- _Written task_
Only the lines from the one containing "X600Y-2050D01*" through the one containing "X9838Y12800D02*" should be printed, exactly as they appear below, with both ends included.

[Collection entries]

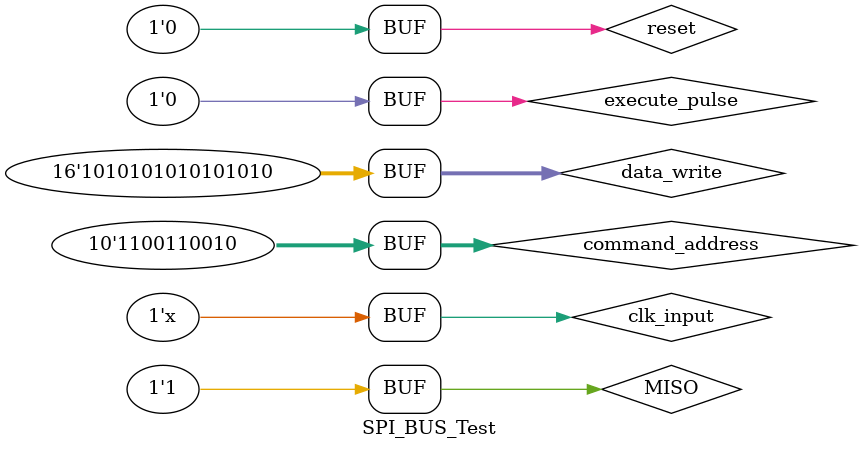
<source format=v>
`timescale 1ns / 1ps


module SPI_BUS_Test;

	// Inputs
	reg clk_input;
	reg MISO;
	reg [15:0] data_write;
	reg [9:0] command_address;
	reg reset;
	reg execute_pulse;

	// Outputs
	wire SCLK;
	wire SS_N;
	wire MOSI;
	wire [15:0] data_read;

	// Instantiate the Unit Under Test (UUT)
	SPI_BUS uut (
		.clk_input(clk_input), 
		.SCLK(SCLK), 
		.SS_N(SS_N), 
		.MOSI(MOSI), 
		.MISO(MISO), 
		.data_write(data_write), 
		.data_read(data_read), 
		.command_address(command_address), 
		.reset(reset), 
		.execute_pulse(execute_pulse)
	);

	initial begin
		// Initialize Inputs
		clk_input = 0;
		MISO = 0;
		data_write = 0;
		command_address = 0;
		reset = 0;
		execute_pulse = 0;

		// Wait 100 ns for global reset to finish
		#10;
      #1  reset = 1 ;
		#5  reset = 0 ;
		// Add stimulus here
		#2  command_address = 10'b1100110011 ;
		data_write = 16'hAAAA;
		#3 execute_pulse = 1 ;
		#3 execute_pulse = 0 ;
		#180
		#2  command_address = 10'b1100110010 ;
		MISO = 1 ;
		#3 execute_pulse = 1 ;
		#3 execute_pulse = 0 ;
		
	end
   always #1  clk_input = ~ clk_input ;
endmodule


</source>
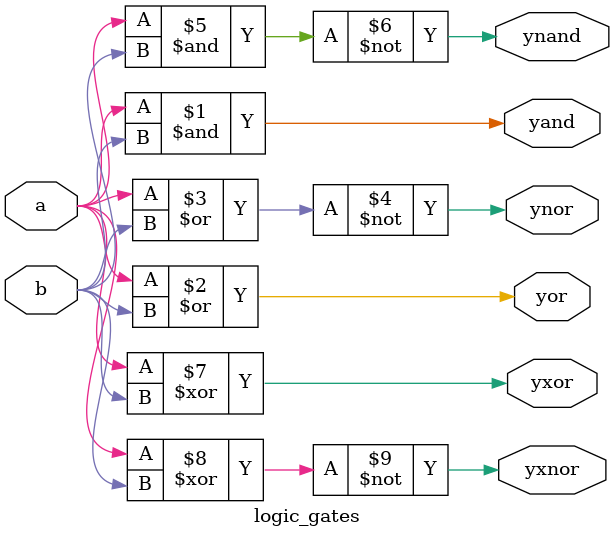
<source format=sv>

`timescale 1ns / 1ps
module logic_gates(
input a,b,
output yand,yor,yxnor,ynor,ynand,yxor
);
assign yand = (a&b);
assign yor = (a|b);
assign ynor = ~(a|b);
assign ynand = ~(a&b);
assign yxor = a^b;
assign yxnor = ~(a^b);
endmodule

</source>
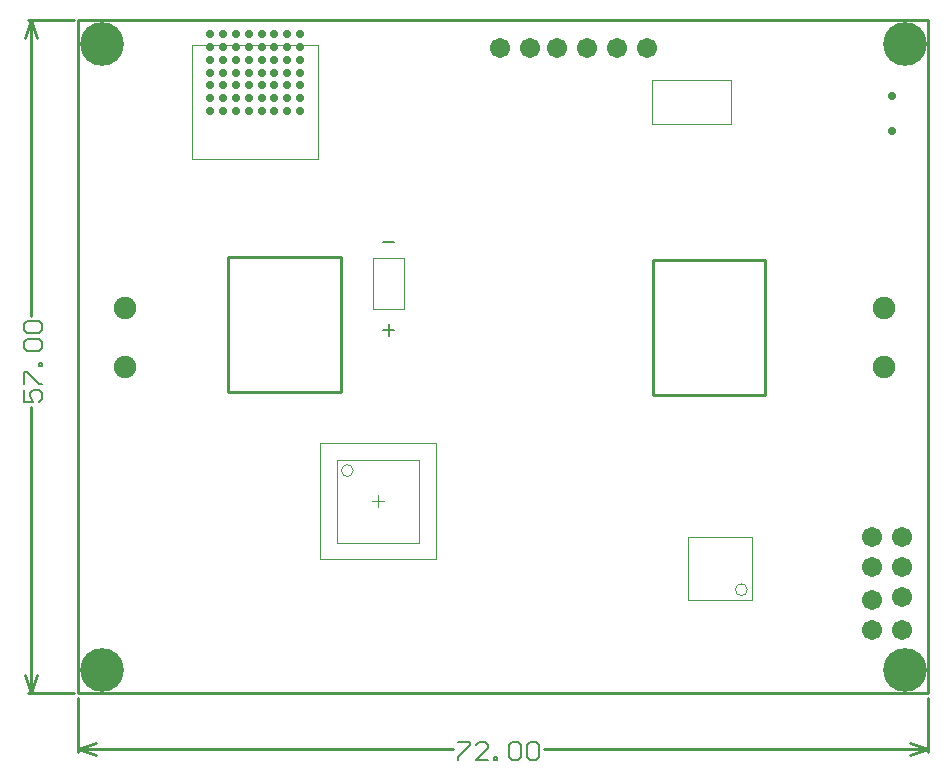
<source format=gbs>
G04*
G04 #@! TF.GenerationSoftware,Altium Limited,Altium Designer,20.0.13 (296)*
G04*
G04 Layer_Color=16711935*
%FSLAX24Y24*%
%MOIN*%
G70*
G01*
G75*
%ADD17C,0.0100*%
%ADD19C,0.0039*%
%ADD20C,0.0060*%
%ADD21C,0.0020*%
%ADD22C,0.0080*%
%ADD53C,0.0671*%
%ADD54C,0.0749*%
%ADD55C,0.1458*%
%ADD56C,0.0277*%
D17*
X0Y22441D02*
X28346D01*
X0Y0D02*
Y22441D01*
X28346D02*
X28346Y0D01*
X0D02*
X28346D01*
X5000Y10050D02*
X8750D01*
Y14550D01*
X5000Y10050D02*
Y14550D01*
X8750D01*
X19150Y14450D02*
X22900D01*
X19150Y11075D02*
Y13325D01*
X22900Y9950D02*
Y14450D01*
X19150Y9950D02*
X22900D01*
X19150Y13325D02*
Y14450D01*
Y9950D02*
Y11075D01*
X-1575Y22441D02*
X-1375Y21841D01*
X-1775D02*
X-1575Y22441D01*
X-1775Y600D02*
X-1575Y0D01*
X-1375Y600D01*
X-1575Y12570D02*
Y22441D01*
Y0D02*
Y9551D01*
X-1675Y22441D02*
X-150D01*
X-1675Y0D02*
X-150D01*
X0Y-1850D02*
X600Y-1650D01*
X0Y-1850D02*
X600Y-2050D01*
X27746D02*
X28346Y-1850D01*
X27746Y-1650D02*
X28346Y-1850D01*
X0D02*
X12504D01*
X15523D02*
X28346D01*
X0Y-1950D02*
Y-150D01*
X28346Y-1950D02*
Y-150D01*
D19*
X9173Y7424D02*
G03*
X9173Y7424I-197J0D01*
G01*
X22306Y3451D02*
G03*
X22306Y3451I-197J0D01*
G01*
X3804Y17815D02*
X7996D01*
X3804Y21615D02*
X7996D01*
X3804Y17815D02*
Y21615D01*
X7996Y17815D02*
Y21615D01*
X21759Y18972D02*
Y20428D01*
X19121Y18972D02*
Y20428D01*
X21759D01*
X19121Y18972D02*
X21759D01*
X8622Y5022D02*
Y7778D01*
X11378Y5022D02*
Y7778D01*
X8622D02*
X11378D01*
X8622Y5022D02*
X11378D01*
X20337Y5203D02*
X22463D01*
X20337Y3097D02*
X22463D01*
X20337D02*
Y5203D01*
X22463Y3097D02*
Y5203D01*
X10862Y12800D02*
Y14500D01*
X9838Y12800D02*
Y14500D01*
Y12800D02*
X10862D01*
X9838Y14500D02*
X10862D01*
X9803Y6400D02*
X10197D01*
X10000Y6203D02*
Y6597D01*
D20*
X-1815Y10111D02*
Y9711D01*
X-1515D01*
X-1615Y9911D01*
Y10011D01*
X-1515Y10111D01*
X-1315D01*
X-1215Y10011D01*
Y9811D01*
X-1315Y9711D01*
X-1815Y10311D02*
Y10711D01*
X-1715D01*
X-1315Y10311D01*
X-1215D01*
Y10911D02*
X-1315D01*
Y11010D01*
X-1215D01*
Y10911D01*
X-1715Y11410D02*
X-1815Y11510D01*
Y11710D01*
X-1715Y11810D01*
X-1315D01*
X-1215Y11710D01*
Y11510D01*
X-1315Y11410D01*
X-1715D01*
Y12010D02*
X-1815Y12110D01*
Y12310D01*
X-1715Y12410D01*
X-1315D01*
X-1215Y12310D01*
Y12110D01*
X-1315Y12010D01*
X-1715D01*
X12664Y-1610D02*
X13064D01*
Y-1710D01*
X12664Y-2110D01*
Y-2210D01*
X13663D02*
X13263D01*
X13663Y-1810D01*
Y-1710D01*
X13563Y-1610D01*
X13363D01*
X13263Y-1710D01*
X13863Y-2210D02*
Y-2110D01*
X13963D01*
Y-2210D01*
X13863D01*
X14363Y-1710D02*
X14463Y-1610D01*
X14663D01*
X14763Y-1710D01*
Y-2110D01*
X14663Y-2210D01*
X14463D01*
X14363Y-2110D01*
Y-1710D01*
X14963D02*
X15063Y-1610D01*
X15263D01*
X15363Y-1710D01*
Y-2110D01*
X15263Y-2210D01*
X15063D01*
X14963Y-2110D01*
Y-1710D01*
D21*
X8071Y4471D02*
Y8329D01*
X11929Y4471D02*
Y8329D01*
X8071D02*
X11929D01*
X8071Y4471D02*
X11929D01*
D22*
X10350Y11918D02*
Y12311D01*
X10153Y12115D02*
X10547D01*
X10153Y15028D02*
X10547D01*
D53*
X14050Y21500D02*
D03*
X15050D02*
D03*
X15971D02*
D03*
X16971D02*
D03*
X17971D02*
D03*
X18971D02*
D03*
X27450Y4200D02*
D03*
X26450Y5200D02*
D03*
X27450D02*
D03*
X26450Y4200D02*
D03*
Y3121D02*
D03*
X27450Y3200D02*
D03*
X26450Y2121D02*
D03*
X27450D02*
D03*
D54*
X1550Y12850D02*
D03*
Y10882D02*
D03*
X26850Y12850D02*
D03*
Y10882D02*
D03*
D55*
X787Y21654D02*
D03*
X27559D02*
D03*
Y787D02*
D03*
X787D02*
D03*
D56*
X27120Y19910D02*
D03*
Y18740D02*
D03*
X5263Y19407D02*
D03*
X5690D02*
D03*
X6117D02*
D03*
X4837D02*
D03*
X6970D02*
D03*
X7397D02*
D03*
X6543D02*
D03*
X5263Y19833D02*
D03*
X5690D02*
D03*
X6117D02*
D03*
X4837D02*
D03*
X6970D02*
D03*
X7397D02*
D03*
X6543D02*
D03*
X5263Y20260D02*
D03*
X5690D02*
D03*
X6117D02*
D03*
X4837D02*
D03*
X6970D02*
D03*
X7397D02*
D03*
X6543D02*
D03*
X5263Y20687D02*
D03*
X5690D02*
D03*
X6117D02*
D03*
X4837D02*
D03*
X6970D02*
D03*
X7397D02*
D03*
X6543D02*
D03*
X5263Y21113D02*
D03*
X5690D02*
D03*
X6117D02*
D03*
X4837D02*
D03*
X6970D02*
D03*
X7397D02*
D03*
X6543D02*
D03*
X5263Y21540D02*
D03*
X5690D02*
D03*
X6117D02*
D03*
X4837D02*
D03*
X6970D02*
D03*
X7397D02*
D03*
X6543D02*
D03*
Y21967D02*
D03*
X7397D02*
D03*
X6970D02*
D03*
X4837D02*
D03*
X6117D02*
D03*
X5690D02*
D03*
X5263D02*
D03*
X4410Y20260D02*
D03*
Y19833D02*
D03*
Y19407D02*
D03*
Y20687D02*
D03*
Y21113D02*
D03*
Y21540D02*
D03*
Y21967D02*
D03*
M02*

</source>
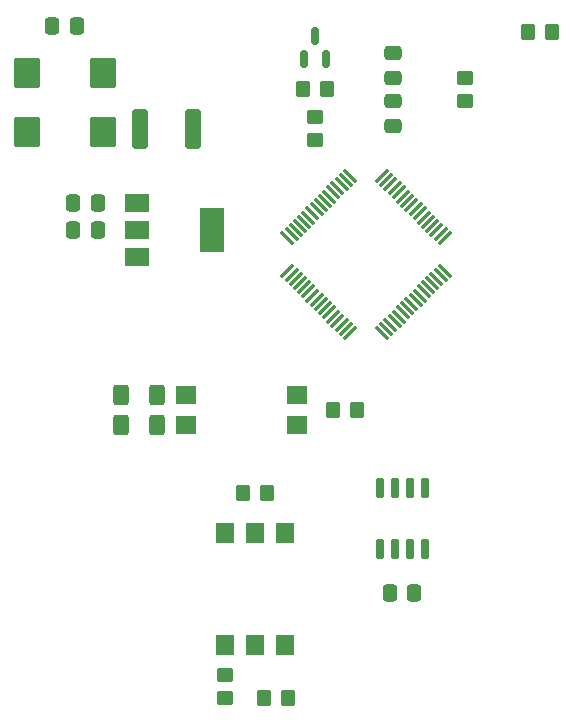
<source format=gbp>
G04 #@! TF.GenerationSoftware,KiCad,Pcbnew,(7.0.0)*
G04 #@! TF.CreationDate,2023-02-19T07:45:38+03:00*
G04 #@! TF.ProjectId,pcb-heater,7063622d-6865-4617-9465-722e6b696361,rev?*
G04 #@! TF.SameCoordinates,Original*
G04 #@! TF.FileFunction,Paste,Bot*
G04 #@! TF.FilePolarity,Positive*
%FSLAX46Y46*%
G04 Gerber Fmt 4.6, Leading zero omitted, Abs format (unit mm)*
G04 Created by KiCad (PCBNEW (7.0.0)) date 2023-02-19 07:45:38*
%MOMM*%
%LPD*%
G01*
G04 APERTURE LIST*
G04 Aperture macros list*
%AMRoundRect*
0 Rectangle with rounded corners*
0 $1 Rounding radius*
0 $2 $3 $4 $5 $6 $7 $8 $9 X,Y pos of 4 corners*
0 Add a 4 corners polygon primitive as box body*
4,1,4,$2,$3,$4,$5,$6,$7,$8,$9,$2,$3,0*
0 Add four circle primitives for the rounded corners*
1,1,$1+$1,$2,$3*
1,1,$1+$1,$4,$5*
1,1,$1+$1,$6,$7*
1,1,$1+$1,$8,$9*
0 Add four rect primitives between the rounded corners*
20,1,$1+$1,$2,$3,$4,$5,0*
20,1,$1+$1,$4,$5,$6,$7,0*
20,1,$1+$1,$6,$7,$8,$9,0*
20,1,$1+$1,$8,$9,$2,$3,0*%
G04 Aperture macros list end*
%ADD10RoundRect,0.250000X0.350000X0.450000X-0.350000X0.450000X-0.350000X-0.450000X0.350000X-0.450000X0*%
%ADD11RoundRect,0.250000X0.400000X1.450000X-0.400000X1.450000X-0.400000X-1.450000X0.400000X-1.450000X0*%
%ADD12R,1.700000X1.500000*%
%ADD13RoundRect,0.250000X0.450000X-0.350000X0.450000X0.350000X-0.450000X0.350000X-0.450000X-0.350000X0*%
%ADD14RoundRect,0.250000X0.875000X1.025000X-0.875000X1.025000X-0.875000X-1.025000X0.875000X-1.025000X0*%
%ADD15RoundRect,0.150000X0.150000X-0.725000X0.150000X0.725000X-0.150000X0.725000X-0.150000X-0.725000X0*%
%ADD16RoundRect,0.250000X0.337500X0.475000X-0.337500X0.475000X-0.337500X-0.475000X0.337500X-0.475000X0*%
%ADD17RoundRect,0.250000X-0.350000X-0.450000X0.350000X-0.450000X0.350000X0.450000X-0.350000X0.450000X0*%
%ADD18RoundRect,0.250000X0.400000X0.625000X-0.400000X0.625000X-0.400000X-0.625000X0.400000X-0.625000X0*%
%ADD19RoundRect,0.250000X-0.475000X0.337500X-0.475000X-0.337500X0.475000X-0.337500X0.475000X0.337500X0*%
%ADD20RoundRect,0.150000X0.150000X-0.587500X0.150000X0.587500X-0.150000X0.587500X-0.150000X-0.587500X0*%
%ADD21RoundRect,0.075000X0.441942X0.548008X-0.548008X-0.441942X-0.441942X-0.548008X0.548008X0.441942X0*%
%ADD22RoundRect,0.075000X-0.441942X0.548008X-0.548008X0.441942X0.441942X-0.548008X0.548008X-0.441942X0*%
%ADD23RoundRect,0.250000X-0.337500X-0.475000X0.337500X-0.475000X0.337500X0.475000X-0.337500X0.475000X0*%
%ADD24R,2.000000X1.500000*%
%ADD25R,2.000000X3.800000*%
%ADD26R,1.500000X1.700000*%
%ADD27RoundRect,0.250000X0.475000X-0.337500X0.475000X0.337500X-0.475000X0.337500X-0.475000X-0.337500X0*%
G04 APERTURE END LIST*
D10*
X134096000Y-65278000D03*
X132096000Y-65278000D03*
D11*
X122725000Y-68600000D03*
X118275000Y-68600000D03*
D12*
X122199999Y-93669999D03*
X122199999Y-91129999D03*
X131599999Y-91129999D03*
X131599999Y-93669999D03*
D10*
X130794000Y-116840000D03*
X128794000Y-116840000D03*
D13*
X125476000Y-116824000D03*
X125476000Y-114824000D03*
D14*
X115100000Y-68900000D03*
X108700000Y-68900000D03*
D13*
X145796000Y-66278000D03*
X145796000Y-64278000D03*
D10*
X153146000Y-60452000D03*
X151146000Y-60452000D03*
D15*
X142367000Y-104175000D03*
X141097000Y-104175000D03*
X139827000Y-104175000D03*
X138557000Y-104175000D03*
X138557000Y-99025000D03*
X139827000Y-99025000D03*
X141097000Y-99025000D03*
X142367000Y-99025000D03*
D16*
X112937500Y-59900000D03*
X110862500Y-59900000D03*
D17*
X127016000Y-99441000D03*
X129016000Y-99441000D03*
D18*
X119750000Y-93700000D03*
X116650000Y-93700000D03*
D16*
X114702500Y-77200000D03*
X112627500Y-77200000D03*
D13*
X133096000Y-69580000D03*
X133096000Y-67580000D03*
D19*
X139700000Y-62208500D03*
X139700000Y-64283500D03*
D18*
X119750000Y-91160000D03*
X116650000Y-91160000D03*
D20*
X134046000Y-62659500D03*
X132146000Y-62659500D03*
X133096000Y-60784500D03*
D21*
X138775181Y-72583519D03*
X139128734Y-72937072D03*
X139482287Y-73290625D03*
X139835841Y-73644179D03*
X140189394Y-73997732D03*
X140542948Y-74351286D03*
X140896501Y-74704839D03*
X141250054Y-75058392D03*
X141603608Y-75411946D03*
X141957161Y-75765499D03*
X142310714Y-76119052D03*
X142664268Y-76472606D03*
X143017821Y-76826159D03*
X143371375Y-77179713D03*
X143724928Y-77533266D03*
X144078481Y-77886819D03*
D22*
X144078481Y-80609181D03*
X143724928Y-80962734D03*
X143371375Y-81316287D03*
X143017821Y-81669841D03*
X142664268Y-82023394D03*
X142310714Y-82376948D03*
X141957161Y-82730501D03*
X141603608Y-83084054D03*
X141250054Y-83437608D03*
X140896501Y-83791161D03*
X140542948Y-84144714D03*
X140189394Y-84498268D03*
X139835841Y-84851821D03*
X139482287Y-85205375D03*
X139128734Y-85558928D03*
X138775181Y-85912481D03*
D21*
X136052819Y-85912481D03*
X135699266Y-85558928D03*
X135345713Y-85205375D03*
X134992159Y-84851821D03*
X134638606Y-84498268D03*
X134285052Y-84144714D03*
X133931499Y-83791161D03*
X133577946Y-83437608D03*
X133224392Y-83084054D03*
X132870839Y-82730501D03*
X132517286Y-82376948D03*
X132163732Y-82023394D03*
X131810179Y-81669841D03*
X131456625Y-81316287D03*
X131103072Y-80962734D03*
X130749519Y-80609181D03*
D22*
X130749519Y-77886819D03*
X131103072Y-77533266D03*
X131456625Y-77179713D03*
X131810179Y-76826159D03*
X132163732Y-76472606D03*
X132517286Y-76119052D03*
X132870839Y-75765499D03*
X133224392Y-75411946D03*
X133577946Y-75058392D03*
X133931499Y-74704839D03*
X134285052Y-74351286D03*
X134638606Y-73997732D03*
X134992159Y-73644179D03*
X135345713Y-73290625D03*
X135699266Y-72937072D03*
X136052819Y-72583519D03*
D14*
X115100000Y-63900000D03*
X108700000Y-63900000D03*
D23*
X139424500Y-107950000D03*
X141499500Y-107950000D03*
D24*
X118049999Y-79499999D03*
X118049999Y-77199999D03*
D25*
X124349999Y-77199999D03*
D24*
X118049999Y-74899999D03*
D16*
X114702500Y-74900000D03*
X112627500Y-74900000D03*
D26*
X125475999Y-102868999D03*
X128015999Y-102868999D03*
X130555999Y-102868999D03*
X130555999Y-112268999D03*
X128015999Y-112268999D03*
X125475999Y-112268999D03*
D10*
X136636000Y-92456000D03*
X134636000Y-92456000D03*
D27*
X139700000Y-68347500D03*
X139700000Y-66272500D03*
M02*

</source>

- _Result_
X600Y-2050D01*
X27746D02*
X28346Y-1850D01*
X27746Y-1650D02*
X28346Y-1850D01*
X0D02*
X12504D01*
X15523D02*
X28346D01*
X0Y-1950D02*
Y-150D01*
X28346Y-1950D02*
Y-150D01*
D19*
X9173Y7424D02*
G03*
X9173Y7424I-197J0D01*
G01*
X22306Y3451D02*
G03*
X22306Y3451I-197J0D01*
G01*
X3804Y17815D02*
X7996D01*
X3804Y21615D02*
X7996D01*
X3804Y17815D02*
Y21615D01*
X7996Y17815D02*
Y21615D01*
X21759Y18972D02*
Y20428D01*
X19121Y18972D02*
Y20428D01*
X21759D01*
X19121Y18972D02*
X21759D01*
X8622Y5022D02*
Y7778D01*
X11378Y5022D02*
Y7778D01*
X8622D02*
X11378D01*
X8622Y5022D02*
X11378D01*
X20337Y5203D02*
X22463D01*
X20337Y3097D02*
X22463D01*
X20337D02*
Y5203D01*
X22463Y3097D02*
Y5203D01*
X10862Y12800D02*
Y14500D01*
X9838Y12800D02*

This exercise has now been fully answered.